• **Work request**
Select and copy each line below that contains the word "difference". Case counts.

• **Records supplied**
——

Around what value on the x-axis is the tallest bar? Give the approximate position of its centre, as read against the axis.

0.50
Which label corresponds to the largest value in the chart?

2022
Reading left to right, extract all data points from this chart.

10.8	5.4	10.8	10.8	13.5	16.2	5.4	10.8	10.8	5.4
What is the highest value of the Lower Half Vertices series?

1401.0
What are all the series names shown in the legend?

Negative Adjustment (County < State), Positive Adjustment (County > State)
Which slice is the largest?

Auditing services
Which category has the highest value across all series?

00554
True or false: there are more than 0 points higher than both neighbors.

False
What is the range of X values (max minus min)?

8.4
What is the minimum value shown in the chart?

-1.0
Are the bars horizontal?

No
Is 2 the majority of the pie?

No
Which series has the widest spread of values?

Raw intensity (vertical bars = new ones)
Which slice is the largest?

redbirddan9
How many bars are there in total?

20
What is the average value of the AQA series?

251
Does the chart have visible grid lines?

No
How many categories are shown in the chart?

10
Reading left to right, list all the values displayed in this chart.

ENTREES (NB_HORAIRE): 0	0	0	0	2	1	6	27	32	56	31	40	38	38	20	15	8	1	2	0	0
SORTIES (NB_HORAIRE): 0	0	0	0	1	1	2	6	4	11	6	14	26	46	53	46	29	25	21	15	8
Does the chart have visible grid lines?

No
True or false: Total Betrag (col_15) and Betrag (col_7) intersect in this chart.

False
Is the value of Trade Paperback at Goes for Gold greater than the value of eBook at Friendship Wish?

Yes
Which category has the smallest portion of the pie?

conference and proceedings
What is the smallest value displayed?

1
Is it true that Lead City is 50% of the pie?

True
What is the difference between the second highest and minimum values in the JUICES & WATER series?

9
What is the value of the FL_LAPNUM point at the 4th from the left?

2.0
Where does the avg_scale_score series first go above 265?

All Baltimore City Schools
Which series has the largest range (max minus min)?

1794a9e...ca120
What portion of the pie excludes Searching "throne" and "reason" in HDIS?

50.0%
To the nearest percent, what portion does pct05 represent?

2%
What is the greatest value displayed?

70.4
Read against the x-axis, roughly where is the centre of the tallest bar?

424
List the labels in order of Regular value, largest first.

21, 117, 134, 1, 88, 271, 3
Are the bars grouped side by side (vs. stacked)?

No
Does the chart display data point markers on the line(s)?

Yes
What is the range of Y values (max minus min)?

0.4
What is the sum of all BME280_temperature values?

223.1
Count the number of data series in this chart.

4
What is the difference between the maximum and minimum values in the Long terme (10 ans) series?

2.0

——

• **Response below**
What is the difference between the second highest and minimum values in the JUICES & WATER series?
What is the difference between the maximum and minimum values in the Long terme (10 ans) series?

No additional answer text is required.